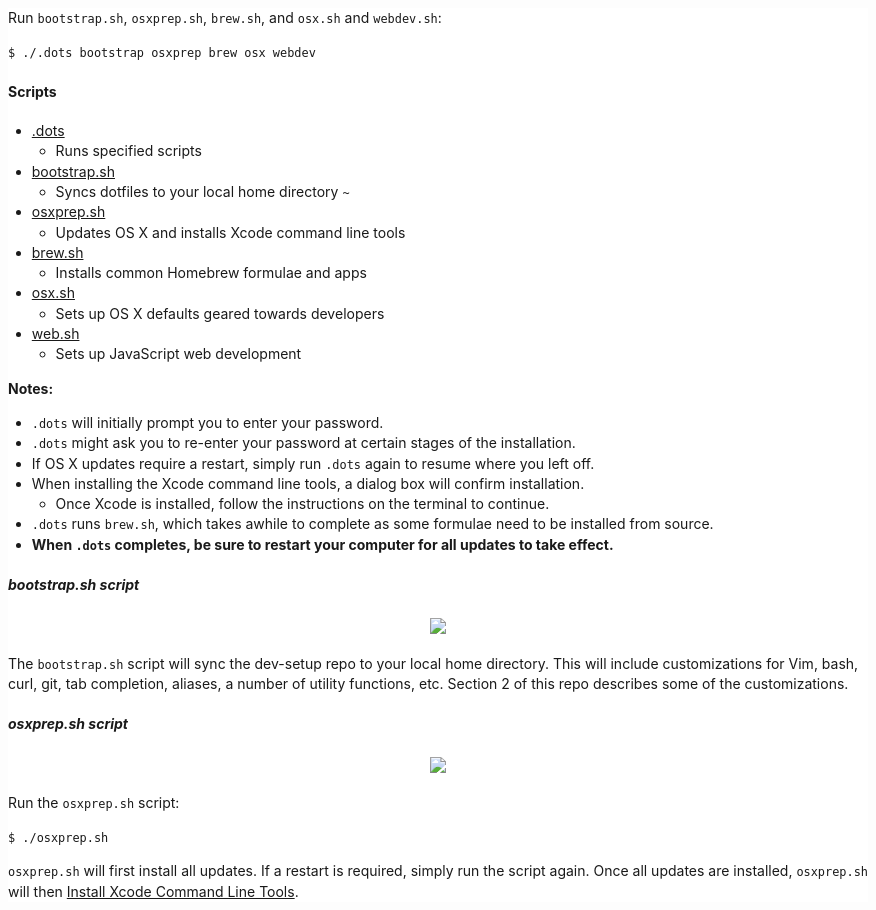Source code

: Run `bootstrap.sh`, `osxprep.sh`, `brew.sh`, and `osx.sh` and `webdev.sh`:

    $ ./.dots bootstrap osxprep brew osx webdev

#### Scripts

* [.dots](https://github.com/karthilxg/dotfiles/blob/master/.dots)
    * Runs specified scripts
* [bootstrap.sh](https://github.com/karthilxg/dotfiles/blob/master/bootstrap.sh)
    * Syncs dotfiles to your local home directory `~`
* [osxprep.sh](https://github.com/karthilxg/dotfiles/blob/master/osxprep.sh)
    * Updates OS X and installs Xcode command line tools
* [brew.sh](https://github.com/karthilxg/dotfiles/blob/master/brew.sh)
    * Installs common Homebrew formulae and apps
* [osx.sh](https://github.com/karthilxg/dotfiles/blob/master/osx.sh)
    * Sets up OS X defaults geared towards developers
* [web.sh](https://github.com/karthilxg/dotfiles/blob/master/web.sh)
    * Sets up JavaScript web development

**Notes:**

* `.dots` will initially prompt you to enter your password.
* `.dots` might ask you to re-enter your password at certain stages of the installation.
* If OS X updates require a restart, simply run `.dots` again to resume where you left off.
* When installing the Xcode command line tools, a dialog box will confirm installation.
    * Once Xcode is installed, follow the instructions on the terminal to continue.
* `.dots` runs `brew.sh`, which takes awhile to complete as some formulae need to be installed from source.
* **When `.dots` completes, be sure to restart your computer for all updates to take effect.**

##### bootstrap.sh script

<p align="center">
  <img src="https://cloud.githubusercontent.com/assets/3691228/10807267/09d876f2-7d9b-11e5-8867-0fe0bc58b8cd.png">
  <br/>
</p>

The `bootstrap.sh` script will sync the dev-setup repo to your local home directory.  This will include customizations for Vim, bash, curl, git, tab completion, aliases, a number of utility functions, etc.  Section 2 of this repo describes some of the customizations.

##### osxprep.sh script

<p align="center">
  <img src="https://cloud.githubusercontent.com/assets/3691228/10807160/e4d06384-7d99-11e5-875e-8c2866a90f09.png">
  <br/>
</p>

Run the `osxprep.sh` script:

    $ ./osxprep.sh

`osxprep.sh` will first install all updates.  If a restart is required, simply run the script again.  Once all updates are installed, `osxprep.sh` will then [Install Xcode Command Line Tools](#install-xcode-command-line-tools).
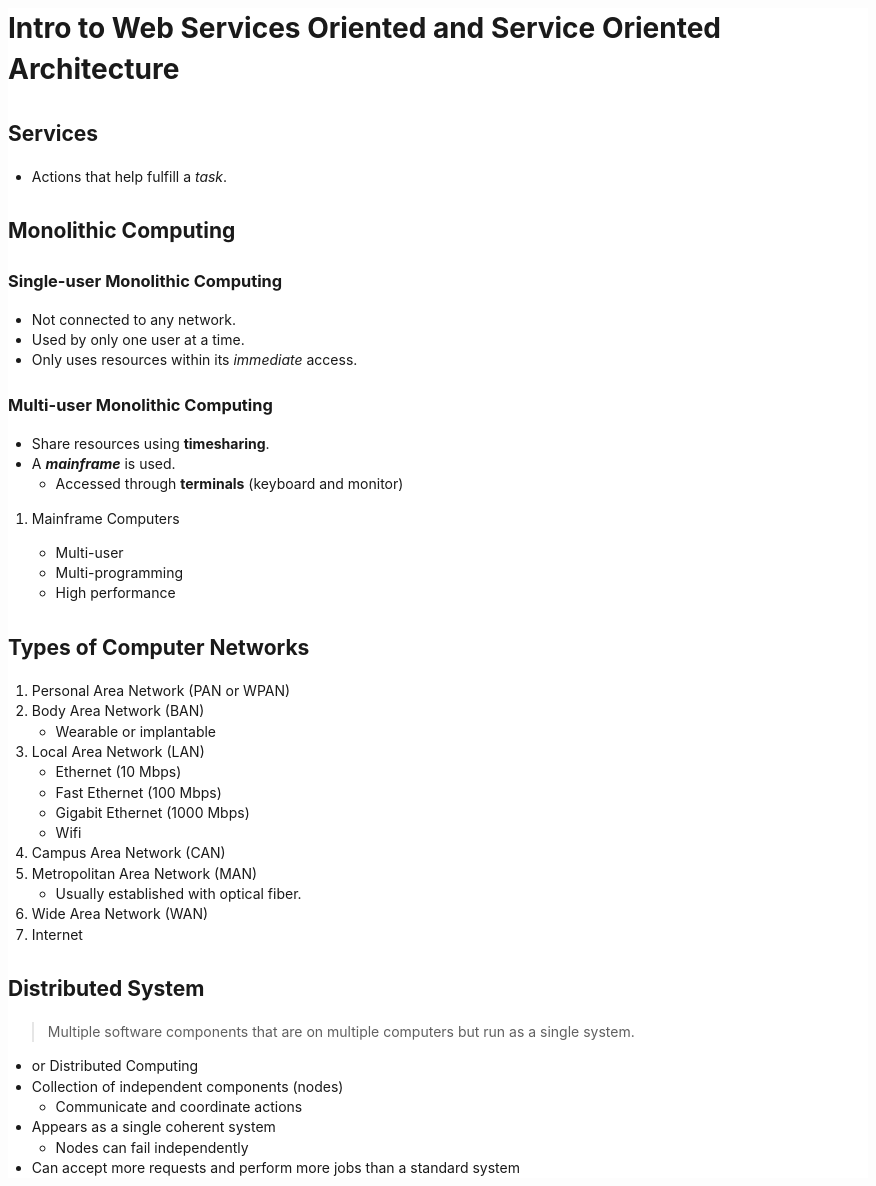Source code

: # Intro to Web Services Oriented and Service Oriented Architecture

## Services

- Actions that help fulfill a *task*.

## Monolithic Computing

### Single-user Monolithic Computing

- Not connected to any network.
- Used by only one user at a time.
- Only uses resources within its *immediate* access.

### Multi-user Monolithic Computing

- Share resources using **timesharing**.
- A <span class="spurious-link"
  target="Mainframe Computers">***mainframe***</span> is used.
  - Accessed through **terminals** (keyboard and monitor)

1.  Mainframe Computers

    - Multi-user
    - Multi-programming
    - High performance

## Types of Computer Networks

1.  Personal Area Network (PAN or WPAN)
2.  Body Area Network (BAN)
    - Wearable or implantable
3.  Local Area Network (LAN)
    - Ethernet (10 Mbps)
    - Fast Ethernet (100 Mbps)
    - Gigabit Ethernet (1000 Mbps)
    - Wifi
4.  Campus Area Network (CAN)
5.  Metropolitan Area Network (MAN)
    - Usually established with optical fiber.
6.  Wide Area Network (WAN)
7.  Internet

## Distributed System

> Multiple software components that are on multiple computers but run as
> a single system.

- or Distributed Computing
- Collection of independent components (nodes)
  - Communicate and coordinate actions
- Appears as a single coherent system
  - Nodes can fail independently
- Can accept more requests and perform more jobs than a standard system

--*--

[EXERCISE DESCRIPTION]: List each line in the data in which the string "Mainframe" appears.

[ANSWER FOR THIS EXERCISE]:
  target="Mainframe Computers">***mainframe***</span> is used.
1.  Mainframe Computers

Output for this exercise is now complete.